A Public Option That Really Isn't

Date: February 18, 2019

Legislative health care bills are not quite as advertised

At the request of Gov. Jay Inslee, Rep. Eileen Cody and Sen. David Frockt introduced companion measures, House Bill 1523 and Senate Bill 5526 respectively, which the governor heralded as a “public option” health insurance program for Washington state.

The bills are not quite as advertised.

Rather than a state-run, universal, single-payer health insurance or health care system as most would envision based on the “public option” moniker, the bills direct the state’s Health Benefit Exchange and Health Care Authority to develop requirements for health insurers to offer standard benefit design plans for sale in the state’s Obamacare exchange, the Washington HealthPlanFinder.

The state exchange enrolled about 200,000 people, many using federal subsidies, in health insurance plans for 2019. That’s about four percent of the state’s health insurance market.

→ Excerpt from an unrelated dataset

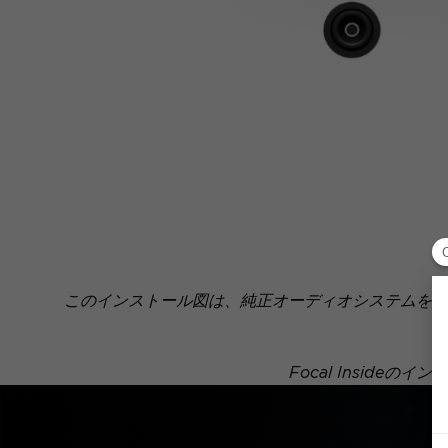
このインストール図は、純正オーディオシステムを搭
Focal Insid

Basically, standard benefit design health insurance plans would shift much of the cost-sharing components (like deductibles, co-payments, and co-insurance), also referred to as patient “out-of-pocket” costs, of an average health policy into the monthly premium.

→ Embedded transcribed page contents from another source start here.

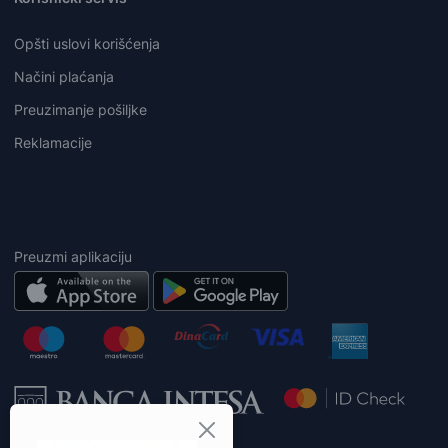
Opšti uslovi korišćenja
Načini plaćanja
Preuzimanje pošiljke
Reklamacije
Preuzmi aplikaciju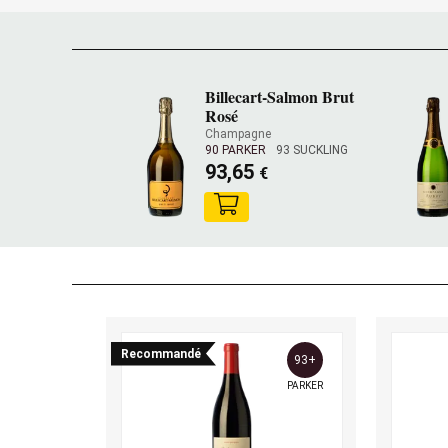
Billecart-Salmon Brut
Rosé
Champagne
90 PARKER
93 SUCKLING
93,65
€
Recommandé
93+
PARKER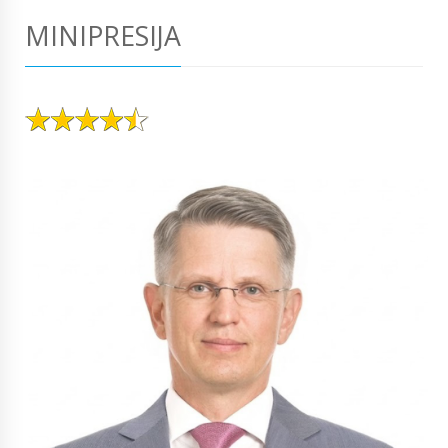
MINIPRESIJA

These “standard plans” would be particularly well-suited to families and individuals having chronic, high-cost conditions who routinely find themselves paying the full deductible and out-of-pocket maximum during the plan year – often within the first quarter of the year. Think cancer, autoimmune diseases, blood disorders, and the like. The high cost of treatment and/or medications can force families and individuals to front tens of thousands of dollars early in the year before their health insurance policy starts paying. Shifting these out-of-pocket costs into a slightly higher monthly premium would make it easier for many families and individuals to budget and pay for these expenses.

NFIB was a member of the state’s Patient Out-of-Pocket Cost task force. We support that work group’s recommendation to allow standard benefit design plans in our state’s health insurance markets.

The challenge with these standard plans is that no health insurer wants to be the only one offering them. Doing so would attract more sick people, with particularly costly treatment needs, into those plans, making them even more expensive to operate. As a result, the state would need to mandate that every health insurer offer these plans, so the risk of higher-cost patients is spread among them. The bills would do just that.

However, HB 1523 and SB 5526 would make standard benefit plans the only type of health insurance policy offered through the state exchange by 2025. That’s where they lose NFIB’s support.

Not every individual or family buying health insurance through the exchange needs, or would want, a standard benefit plan. Healthier individuals, and those with low health care utilization, would generally prefer lower monthly premiums with higher cost-sharing requirements, anticipating they would be unlikely to hit their policy’s deductible or out-of-pocket maximum in a given year.

In fact, NFIB has long supported greater flexibility or customization of health insurance coverage components to better align plan design with patient needs – and their budget.

The bills require certain state agencies to develop a plan for a state-funded subsidy program for individuals and families making up to five times the federal poverty level; the existing federal subsidy applies only to those earning 400 percent or less of the federal poverty level. The plan would be due by November 15, 2020. NFIB objected to this provision, questioning whether enough data about standard plan enrollment and usage would be available so quickly.

The bills would also limit medical providers receiving payments under these plans to Medicare rates, which are typically lower than what private health insurance plans pay for the same procedures. NFIB left it in the capable hands of the state’s medical and hospital associations to address whether paying medical providers at Medicare rates would be adequate or result in cost-shifting to other segments of the private health insurance market.

Given the small share of the state’s health insurance enrollees affected by the proposals – about 4 percent – and the potential good of bringing standard benefit design plans to market, NFIB is not willing to fully oppose these bills at this time. Moreover, the governor’s office has repeatedly indicated a willingness to consider NFIB’s suggestions as it continues working with the bills’ sponsors and interested parties to improve the legislation.